The new design and features will begin to roll out Wednesday, though it could take a couple weeks before all users get the update.
As part of the new look, Uber will more clearly spell out how much it will cost to reach a destination in different types of available cars and estimate how long it will take to get there. The app will also recommend the best places to be picked up in congested areas to make it easier for the driver and rider.
The reprogrammed app also will study a rider’s traveling history and list frequently ordered destinations as “shortcuts” so they can be chosen with a tap instead of having to type in an address.
In another time-saving move that will test how much users trust the app with their personal information, Uber plans to introduce an option by next month that will allow users to give the app access to their calendars so addresses listed in an entry can automatically appear near the time of the appointment.
Another feature coming in December also could creep out some people: It will seek access to users’ address books so they can ask for a ride to go see a friend, relative or colleague rather than entering an address.

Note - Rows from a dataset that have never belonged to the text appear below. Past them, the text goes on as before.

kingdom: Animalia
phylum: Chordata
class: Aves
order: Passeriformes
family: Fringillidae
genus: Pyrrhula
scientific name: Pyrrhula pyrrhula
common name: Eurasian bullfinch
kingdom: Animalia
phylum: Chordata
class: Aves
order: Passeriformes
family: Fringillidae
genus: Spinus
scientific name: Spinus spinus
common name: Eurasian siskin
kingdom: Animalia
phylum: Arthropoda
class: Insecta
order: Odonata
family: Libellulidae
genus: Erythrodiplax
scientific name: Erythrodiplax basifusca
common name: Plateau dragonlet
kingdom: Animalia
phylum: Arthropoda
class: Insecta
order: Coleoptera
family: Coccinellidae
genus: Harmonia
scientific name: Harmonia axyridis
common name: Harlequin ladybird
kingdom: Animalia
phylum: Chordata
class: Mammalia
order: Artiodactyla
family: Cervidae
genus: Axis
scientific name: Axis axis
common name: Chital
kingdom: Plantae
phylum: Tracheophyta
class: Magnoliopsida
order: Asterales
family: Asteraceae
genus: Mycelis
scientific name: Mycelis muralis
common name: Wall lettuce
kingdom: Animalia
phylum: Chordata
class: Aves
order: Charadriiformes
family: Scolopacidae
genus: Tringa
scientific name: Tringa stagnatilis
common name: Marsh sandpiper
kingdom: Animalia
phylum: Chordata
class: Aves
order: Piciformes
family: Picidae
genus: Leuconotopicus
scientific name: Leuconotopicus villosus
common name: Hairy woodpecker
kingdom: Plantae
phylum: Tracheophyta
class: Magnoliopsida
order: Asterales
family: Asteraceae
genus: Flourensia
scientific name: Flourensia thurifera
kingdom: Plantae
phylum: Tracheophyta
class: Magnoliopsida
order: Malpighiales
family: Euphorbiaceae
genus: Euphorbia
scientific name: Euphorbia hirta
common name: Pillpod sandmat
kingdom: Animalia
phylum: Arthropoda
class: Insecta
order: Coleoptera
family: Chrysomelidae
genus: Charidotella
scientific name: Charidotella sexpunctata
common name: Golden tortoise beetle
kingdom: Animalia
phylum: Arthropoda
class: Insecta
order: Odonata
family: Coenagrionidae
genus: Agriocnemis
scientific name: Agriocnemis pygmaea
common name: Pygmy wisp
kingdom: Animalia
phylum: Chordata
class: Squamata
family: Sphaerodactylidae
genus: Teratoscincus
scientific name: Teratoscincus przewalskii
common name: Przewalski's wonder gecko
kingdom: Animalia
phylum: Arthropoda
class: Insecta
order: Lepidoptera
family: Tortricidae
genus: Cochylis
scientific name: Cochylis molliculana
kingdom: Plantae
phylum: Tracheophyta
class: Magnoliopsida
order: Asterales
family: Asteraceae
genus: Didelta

If the address-book feature is activated, Uber’s app will contact the designated person to inquire if they are willing to share their location with the user seeking to come see them. The request will be made within the app if the person designated at the end of the ride also has Uber installed on the phone. Otherwise, the request will be sent through a text message to the mobile number listed in the address book.
Uber doesn’t see a privacy issue because users will have to agree to allow the app to scan their calendars and address books. And people whose locations are being sought through the new address-book feature will be able to decide if they want to share the information with the Uber rider seeking it.
The redesigned app also will offer other features from other services that Uber riders might enjoy during the trip to their destination. The additions include the ability to check out restaurant reviews through Yelp and listen to music on Pandora.